=== Dataset entries ===
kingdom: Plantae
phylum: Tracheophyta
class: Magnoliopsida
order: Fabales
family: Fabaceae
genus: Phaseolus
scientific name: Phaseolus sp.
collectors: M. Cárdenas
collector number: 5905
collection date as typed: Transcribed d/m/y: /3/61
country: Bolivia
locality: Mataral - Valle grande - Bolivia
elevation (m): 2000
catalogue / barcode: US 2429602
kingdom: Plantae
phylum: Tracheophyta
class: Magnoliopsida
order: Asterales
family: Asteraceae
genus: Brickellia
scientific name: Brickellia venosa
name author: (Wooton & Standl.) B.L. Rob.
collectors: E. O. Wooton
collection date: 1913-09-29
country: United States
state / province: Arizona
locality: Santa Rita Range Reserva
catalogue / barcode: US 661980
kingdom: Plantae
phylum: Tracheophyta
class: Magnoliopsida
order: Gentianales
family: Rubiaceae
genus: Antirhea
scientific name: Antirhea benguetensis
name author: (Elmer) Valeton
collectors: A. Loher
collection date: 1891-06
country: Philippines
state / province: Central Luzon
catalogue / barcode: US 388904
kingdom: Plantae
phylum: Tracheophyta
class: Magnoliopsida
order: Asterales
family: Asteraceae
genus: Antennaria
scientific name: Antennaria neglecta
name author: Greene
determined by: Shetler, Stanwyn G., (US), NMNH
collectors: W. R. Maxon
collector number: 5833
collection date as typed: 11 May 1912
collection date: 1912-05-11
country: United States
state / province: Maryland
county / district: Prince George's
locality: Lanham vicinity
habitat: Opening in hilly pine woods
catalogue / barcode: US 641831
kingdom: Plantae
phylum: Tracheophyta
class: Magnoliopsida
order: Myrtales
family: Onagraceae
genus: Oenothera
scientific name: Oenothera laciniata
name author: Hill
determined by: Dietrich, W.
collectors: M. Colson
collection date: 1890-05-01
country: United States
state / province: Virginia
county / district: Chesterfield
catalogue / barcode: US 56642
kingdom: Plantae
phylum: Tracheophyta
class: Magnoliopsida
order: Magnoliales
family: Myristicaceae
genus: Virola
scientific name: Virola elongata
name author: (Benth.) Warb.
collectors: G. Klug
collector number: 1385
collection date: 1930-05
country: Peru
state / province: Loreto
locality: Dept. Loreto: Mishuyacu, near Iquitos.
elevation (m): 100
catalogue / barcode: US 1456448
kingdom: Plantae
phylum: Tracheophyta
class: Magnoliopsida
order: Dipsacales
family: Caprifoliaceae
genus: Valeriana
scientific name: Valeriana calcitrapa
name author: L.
===
## [What the exercise asks]
Starting at the line that contains "scientific name: Phaseolus sp." and ending at the line that contains "collection date: 1913-09-29", copy those lines but change "collectors" to "collected by" each time it appears, leaving everything else as it is.

## [Exercise solution]
scientific name: Phaseolus sp.
collected by: M. Cárdenas
collector number: 5905
collection date as typed: Transcribed d/m/y: /3/61
country: Bolivia
locality: Mataral - Valle grande - Bolivia
elevation (m): 2000
catalogue / barcode: US 2429602
kingdom: Plantae
phylum: Tracheophyta
class: Magnoliopsida
order: Asterales
family: Asteraceae
genus: Brickellia
scientific name: Brickellia venosa
name author: (Wooton & Standl.) B.L. Rob.
collected by: E. O. Wooton
collection date: 1913-09-29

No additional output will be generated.